Customers are being more and more vocal about how a company treats them and how a company makes them feel. Considering your customer service team are likely to be the only people in contact with a customer, they play a crucial role in shaping their customer experience, and by extension, whether they have good or bad things to say about the company.
It is therefore important that every interaction with a customer should make them feel valued, listened to and supported. Extra points for going beyond expectations like Paul from Zappos. It was a simple response to a customer whose shoes were falling apart, but he made it so much more. This ended up being shared on Reddit, Hubspot and Helpscout and championed as customer service at its best.
4. People remember the service a lot longer than they remember the price.
Think back to a purchase you made a couple of years back. Heck, think back a couple of months even. I can’t even remember the price of something I bought in the last few months!
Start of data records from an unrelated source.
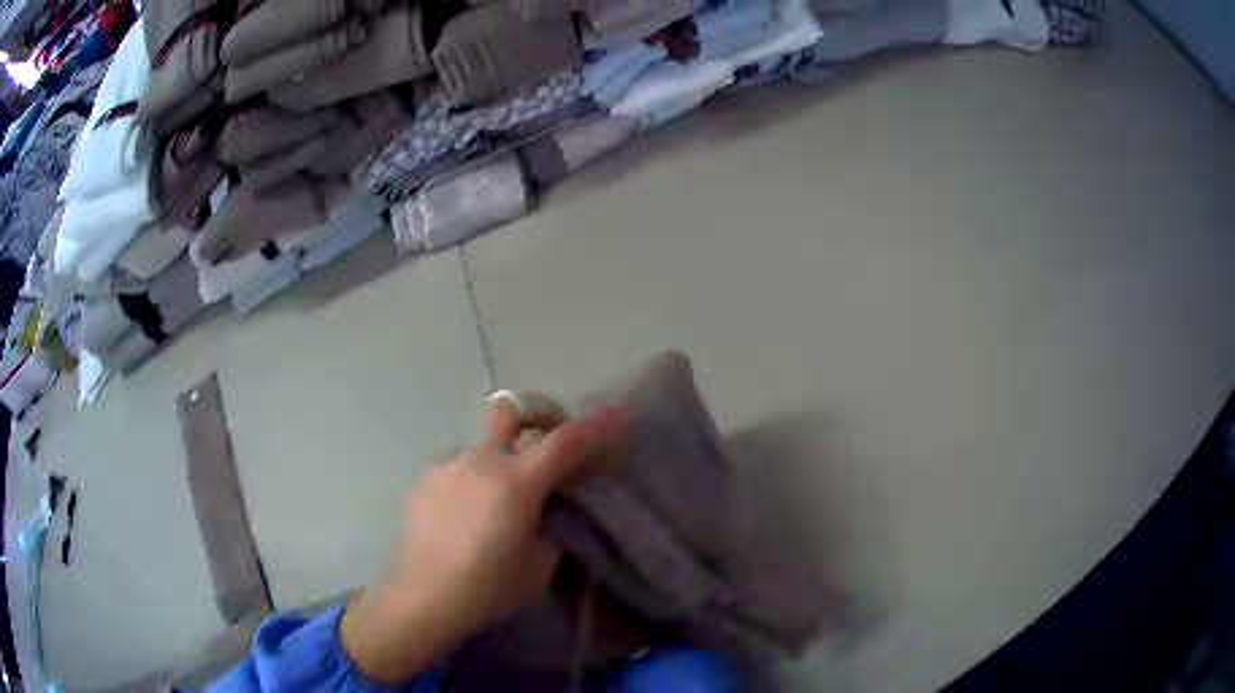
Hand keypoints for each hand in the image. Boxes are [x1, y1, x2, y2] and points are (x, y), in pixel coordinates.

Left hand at [340, 395, 627, 682]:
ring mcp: (446, 465)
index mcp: (516, 483)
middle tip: (547, 442)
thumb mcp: (539, 564)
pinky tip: (465, 514)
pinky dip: (472, 479)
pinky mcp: (423, 479)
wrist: (422, 598)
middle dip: (536, 415)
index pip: (566, 442)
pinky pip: (458, 466)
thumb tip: (552, 507)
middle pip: (510, 409)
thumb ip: (551, 525)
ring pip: (482, 444)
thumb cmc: (487, 589)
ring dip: (499, 458)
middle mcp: (480, 461)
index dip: (597, 425)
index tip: (619, 415)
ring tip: (496, 501)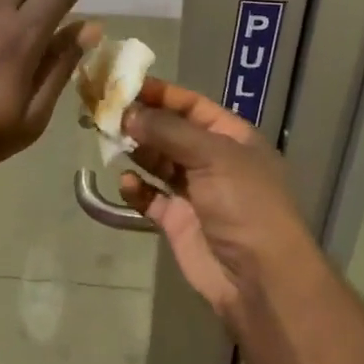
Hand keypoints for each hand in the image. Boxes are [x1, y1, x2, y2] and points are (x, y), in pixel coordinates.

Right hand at [119, 78, 313, 317]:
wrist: (260, 278)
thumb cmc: (245, 204)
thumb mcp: (213, 155)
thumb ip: (168, 131)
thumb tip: (128, 113)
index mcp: (231, 137)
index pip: (191, 105)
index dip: (160, 93)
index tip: (123, 84)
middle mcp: (212, 160)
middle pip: (170, 131)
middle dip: (140, 121)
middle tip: (104, 112)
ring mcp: (194, 191)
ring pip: (157, 161)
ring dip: (135, 150)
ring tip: (107, 140)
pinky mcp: (177, 221)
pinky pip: (150, 197)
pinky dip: (136, 188)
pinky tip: (126, 183)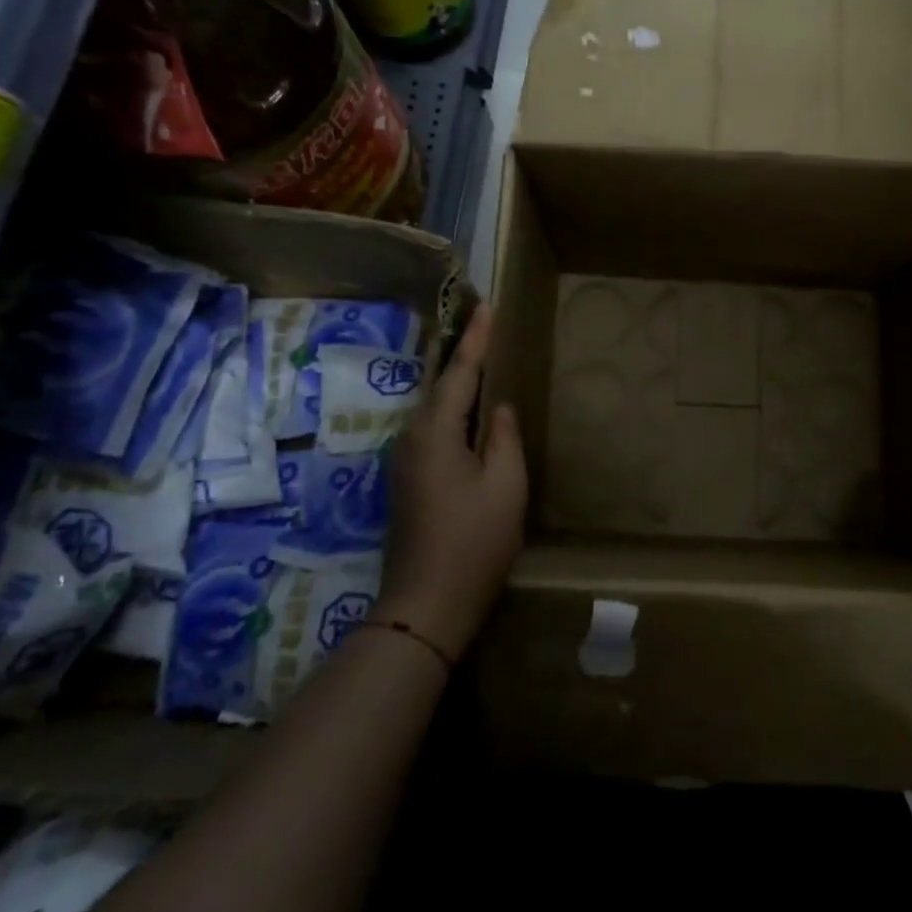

What I do remember though, is the service, the delivery and the effort I had to put in to make the purchase. It’s not about the destination, it’s about the journey. And in this case, the price you paid is the destination, and all that leading up to the purchase, is the journey. People will talk. If they liked the journey, they will recommend it to others.
5. It’s a competitive advantage no one can take away
With rapid innovation reducing differentiation between one product and another, and competitors just a click away, customer service is one of the last frontiers of sustainable competitive advantage for businesses.
Many businesses will pay lip service to the value of customer service, all the while cutting costs and resources to provide it. This will only ensure they provide the bare minimum to support customers, it doesn’t mean it’s anywhere near good enough to be a advantage. When normal customer service standard means going above and beyond for a customer, that is when customers will choose your business over someone else’s.
Customer Service Takeaway: Customer service is becoming more important than ever as competitors increase and are closer than ever. A customer is 4 times more likely to defect to a competitor if the problem is service related than price or product related. No one wants to do business with someone they don’t like. The product or service doesn’t matter anymore. They can easily substitute with other products or services that function similarly. Customers would rather deal with the slight inconvenience that the competitor’s product or service doesn’t function the same way, than to deal with the huge inconvenience of not being supported by your business.
Customer service, when delivered to the satisfaction of customers, not only creates a powerful marketing opportunity for the business, but also helps with the bottomline. Not only are return customers easier to sell to, they will spend more per transaction and would pay extra to guarantee better service.